55.彼女の言い訳
「怪我はないか? 何処か痛むところは······?」
「あ、えっと······頬と····頭かな。多分殴られて。気絶しちゃって······」
そう口にした瞬間、エリアス先輩の目が見たことも無い光を帯びてギラリと光った。
「どいつだ······あの女か······?」
「え······?! あの······」
「······殺そう······」
「え?! ダメ!! 殺さないで!!」
いま殺すなって自分で命令したくせに、何手のひら返してるのよ。
ぐっと、先輩の少し汚れたモーニングコートの腕を引っ張り見上げて目をゆっくり合わせると、さっきまでの悪魔みたいな光が和らいだ。
「ごめん······」
「え?」
「俺が······レフィの傍を離れたから······」
「違いますよ。先輩は城の中にいろと言ったのに、僕か一人で門の外に行ったんです。先輩は悪くないです」
「レフィ······ああレ······!」
「待て、エリアス」
ピシャリと言い放った人物は、倉庫の扉からいつものように優美な笑顔を顔に貼り付けたまま、こちらに歩いて来た。
騎士団が一斉に敬礼をし、場が一気に緊張感に包まれた。
「公衆の面前でローゼンハイン君に抱きつくな。今度は騎士団員から男色疑惑が出るぞ。暴走するなと言っただろう」
「······すみません」
ランベルト殿下はちらりと私を見ると、こくんと頷くだけで直ぐに視線を外した。
うん。あれだな。
今のは「よーし、問題なし!」の頷きよね?
この人······いやこのお方は実害無ければ全て良し! と思っているんだわ。
「さてさて······見間違いで無ければ、そちらに居られるのはトレッチェル子爵のご令嬢、ヴィヴィアンヌ嬢ではないかね?」
銀髪の彼女の目がキラキラと光り、殿下のジェスチャーで騎士団員の一人が猿轡を外した。
「······ランベルト殿下!! 私の名前をやはりご存知でしたのね! 助けに来てくれたのですね!!」
────何? 何を言ってるのこの人。
「わたくし、悪い奴らに捕まったのですわ! 殿下! わたくしを助けにいらっしゃったのでしょう?」
「悪い奴らにつかまった? 今君を捕らえてる者達のことか?」
「そうですわ! でも、悪の根源は他におりますの! ブルクハウセン国から来たレザータとかいう女ですわ! ランベルト殿下もエリアス様も通訳者に入ったあの女に皆騙されているのです!」
最早名前の頭文字しか合っていない、謎の女の名前を叫ばれ、目が点になったが、ちらりとエリアス先輩を見上げると、先輩の目は座っていてギリギリと歯ぎしりをしていた。
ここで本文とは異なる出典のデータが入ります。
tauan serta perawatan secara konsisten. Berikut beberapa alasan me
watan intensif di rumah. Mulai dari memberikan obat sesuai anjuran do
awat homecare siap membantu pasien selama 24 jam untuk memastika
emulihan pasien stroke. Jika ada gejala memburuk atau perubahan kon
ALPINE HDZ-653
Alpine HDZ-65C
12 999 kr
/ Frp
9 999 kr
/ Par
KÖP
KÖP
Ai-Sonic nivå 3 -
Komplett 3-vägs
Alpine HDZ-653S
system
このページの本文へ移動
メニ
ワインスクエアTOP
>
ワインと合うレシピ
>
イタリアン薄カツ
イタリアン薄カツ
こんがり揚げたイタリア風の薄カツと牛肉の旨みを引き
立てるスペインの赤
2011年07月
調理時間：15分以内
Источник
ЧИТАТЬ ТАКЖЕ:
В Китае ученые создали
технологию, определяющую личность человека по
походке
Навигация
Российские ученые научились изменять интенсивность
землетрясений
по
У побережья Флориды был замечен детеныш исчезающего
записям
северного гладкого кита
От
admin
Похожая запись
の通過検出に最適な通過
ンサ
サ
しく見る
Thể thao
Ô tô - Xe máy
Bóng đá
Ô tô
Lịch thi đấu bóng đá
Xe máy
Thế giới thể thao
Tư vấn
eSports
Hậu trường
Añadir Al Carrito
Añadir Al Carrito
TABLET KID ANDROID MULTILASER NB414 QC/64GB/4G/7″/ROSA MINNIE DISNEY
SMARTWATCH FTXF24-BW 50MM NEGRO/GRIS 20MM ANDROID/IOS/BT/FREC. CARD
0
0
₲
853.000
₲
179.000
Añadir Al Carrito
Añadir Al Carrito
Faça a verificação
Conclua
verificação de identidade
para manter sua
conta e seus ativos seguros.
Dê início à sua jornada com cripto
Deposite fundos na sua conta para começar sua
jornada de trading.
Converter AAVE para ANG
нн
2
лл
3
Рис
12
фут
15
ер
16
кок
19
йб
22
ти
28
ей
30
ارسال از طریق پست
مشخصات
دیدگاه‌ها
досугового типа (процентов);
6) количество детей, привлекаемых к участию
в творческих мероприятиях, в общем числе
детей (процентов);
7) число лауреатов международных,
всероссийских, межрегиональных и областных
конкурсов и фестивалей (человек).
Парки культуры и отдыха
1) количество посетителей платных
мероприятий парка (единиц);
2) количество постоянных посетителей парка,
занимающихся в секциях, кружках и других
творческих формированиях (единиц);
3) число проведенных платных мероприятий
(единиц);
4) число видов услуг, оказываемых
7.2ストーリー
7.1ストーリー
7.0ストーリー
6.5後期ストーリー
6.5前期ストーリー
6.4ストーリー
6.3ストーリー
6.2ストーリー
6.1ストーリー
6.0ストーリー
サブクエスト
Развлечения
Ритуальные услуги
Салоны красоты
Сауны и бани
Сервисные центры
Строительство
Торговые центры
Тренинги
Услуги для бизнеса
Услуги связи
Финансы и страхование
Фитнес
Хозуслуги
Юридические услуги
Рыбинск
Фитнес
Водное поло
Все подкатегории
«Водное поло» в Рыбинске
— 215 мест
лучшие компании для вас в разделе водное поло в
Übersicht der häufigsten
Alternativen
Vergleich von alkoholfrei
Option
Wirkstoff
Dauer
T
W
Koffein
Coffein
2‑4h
「わたくしの美しさに嫉妬したあの女が全て企んだのですわ!」
「へぇ······そう。で、君はそのブルクハウセン国から来た通訳者の女性の顔を知っているのかい?」
「知りませんわ! どうせ酷いブスなんでしょう? わたくしの美に対して嫉妬してしまう方なんですもの。あの女の弟が、わたくしをここへ無理矢理連れて来ましたのよ?! そこにいる亜麻色の髪のスーツの男ですわ!!」
顎で指されて、皆の視線が一斉に私に向けられたが、直ぐ側で先輩の蜂蜜色の髪から謎の黒い靄が立ち上がっている幻覚が見え、しかも獣みたいな低い小さな唸り声まで聞こえ、私はぎょっとした。
「で、その亜麻色の髪の人は後ろ手に縛られて動けないようだし、頬を叩かれたように赤く腫れているんだけど。おまけにここはトレッチェル子爵の私有倉庫だよね? 表の看板に『トレッチェル』の文字があるもの。貴女の家の倉庫に、一度も会ったことのない女性の弟が、縛られた状態で貴女を無理矢理連れてきたの? 支離滅裂だけれども、全て事実なのかなヴィヴィアンヌ嬢?」
「勿論ですわ、殿下!」
「王族への発言は慎重にね、ヴィヴィアンヌ嬢。私に嘘を述べるのは、この国に対する虚偽申告と同義なのだよ? 今一度問う。貴女は今日、誰に何をした?」
「し······知りませんわ! 何もかもあの女とブルクハウセンが悪いのです! わたくしは悪くありませんわ! そんなことりより、ああランベルト殿下、お慕いしておりました。早くわたくしを貴方の腕の中に······!」
「君が行くのは牢だよ。連れて行け」
「で······殿下? ふぐ······っ!」
再び猿轡を嵌められると、彼女は屈強な団員に連れて行かれた。